(PROVIDED INFORMATION begins)

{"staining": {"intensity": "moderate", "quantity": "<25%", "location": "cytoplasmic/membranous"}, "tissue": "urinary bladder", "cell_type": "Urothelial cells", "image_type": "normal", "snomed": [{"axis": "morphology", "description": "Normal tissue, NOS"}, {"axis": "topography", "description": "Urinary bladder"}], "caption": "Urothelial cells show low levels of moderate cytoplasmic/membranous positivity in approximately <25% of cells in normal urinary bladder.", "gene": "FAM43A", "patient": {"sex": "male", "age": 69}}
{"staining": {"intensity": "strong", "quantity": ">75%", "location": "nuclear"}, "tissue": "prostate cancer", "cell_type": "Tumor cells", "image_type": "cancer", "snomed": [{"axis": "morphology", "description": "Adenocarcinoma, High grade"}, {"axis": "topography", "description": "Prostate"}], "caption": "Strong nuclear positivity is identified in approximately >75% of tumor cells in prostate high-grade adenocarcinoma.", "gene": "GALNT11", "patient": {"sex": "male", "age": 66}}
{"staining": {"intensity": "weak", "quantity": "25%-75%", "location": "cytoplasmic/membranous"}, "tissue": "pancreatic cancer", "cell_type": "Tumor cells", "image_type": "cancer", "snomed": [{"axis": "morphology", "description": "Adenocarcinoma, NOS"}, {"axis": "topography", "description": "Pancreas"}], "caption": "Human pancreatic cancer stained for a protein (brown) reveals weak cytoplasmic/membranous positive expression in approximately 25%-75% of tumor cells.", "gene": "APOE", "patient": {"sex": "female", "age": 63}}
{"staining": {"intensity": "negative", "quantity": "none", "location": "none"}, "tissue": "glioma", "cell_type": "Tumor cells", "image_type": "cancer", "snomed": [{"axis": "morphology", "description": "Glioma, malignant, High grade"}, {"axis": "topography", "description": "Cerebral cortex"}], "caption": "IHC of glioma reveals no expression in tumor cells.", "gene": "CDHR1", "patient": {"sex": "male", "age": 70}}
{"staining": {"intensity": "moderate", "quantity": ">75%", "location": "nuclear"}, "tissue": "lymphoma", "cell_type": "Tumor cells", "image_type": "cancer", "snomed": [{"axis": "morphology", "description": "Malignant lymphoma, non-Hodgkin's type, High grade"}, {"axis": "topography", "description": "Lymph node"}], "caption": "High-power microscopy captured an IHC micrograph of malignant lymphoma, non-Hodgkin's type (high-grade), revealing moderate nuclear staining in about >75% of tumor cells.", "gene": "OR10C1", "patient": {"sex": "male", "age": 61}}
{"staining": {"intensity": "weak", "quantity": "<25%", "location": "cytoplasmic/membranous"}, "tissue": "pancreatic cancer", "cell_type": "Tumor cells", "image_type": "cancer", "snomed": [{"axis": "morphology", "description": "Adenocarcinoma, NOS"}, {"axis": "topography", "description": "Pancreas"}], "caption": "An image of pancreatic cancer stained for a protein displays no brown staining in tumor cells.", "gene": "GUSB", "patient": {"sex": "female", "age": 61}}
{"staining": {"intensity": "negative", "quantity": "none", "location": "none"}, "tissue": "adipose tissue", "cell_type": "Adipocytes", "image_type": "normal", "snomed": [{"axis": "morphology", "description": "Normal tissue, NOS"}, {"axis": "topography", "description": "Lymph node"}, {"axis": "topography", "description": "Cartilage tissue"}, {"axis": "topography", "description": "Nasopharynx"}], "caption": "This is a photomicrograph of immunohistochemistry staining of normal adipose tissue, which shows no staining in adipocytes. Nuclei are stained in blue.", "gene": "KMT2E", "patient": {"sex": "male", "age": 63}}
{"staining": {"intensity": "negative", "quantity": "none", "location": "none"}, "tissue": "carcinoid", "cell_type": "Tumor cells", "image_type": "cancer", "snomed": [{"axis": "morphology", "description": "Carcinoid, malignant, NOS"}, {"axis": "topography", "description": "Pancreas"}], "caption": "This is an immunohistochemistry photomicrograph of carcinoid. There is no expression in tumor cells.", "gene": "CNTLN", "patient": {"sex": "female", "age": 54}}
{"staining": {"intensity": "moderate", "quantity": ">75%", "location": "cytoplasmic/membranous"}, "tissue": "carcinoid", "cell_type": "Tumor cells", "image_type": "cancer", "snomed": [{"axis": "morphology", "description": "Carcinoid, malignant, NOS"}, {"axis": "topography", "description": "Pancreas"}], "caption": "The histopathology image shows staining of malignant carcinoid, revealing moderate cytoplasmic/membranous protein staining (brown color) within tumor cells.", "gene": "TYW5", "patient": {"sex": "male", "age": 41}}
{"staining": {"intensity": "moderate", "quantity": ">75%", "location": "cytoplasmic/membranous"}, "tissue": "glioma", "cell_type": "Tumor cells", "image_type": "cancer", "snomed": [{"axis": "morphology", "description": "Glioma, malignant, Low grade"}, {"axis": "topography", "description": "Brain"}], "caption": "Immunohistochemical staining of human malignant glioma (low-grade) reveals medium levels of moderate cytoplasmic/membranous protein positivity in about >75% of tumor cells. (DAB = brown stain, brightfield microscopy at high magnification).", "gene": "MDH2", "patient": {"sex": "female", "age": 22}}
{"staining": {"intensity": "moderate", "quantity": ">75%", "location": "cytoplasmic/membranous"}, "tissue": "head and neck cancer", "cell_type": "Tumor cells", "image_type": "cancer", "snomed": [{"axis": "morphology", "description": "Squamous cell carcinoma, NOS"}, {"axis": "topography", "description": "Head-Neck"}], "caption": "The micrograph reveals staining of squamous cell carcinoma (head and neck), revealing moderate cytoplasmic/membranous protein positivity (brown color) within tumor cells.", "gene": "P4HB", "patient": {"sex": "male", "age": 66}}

(PROVIDED INFORMATION ends)

→ **EXERCISE DESCRIPTION**:
Reproduce verbatim the lines above, from the line with "non-Hodgkin's type, High" through the line with "is a photomicrograph".

→ **WRITTEN RESPONSE**:
{"staining": {"intensity": "moderate", "quantity": ">75%", "location": "nuclear"}, "tissue": "lymphoma", "cell_type": "Tumor cells", "image_type": "cancer", "snomed": [{"axis": "morphology", "description": "Malignant lymphoma, non-Hodgkin's type, High grade"}, {"axis": "topography", "description": "Lymph node"}], "caption": "High-power microscopy captured an IHC micrograph of malignant lymphoma, non-Hodgkin's type (high-grade), revealing moderate nuclear staining in about >75% of tumor cells.", "gene": "OR10C1", "patient": {"sex": "male", "age": 61}}
{"staining": {"intensity": "weak", "quantity": "<25%", "location": "cytoplasmic/membranous"}, "tissue": "pancreatic cancer", "cell_type": "Tumor cells", "image_type": "cancer", "snomed": [{"axis": "morphology", "description": "Adenocarcinoma, NOS"}, {"axis": "topography", "description": "Pancreas"}], "caption": "An image of pancreatic cancer stained for a protein displays no brown staining in tumor cells.", "gene": "GUSB", "patient": {"sex": "female", "age": 61}}
{"staining": {"intensity": "negative", "quantity": "none", "location": "none"}, "tissue": "adipose tissue", "cell_type": "Adipocytes", "image_type": "normal", "snomed": [{"axis": "morphology", "description": "Normal tissue, NOS"}, {"axis": "topography", "description": "Lymph node"}, {"axis": "topography", "description": "Cartilage tissue"}, {"axis": "topography", "description": "Nasopharynx"}], "caption": "This is a photomicrograph of immunohistochemistry staining of normal adipose tissue, which shows no staining in adipocytes. Nuclei are stained in blue.", "gene": "KMT2E", "patient": {"sex": "male", "age": 63}}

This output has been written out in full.